Beyond mere wine tourism, such as one might do on a visit to California or France, Butler and Heskett seek out wine producers who are trying to restore ancient winemaking techniques. One such vintner is the Shiluh-Süryani Sarabi vineyard in a Kurdish region of Turkey not far from the Syrian border. This area was settled by Syriac (Aramaic-speaking) Christians in the fourth century, and, while only 18,000 Syriac Christians live in Turkey today, about 3,000 are concentrated in this region. Today, this winery grows its grapes organically, crushes them in traditional stone gats, and ferments the wine for 45 to 60 days in large clay jars kept cool by being buried in the ground. Then, without any filtration or fining, the wine is bottled. This preserves the wine's purity for sacramental use in the Syriac church.

The authors call these Syriac wines "truly biblical" because they are produced using ancient methods that are part of a wine-making tradition reaching back to biblical times. That brings us back to the question, What wine would Jesus (criticized by his opponents as a "winebibber") drink?

Jesus seemed more than ready to break the ritual kosher rules, say Heskett and Butler, especially if fellowship would be impaired by ritual purity. That freed the authors to consider a wide variety of wines made according to ancient techniques. They finally settled on a traditionally made white wine from the former Soviet republic of Georgia, not exactly biblical, but definitely ancient. They describe the 2009 Pheasant's Tears Rrkatsiteli as "deep yellow-gold" and having "saline-mushroom, floral-herb, and olive scents." It has a "chewy finish that is more like a red wine's."

But what about a red wine?
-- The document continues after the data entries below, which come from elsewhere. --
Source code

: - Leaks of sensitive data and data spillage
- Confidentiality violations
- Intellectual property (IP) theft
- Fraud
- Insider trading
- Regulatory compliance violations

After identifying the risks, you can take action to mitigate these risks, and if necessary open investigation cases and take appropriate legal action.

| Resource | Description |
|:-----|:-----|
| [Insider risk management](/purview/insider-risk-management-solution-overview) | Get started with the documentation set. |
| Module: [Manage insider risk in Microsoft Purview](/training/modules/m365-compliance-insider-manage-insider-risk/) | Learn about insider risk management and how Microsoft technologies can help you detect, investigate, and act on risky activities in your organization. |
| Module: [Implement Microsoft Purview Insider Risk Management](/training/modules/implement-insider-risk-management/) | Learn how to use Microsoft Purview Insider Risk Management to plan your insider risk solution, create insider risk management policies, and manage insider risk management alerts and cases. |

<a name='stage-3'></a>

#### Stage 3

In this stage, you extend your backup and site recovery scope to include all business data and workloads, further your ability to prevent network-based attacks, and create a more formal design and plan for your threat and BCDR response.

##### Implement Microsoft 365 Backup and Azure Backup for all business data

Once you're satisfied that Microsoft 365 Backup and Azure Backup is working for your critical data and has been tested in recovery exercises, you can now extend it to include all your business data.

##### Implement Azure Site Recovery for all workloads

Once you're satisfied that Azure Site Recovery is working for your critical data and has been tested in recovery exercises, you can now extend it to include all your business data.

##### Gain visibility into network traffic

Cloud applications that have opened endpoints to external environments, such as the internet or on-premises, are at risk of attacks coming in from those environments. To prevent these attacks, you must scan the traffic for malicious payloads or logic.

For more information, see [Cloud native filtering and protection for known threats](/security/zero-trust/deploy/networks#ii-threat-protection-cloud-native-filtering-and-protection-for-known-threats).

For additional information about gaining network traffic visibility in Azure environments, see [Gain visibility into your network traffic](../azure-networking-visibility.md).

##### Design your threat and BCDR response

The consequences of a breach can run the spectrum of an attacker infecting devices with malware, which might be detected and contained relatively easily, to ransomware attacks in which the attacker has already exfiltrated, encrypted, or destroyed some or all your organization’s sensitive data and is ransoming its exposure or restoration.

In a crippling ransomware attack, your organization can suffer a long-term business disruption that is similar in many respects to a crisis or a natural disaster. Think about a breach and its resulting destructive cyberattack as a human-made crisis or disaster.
Jesus would be eating lamb, no? One of the authors' suggestions is a traditionally made red from Sicily: the 2010 COS Pithos.

But really, was Jesus a wine snob? Or did he drink wine as a form of fellowship with those excluded from Jewish society? If the latter, Heskett and Butler are right to say on the very last page that Jesus would, as a guest of honor, be humble enough to drink whatever he was served.

David Neff is the former editor in chief of Christianity Today.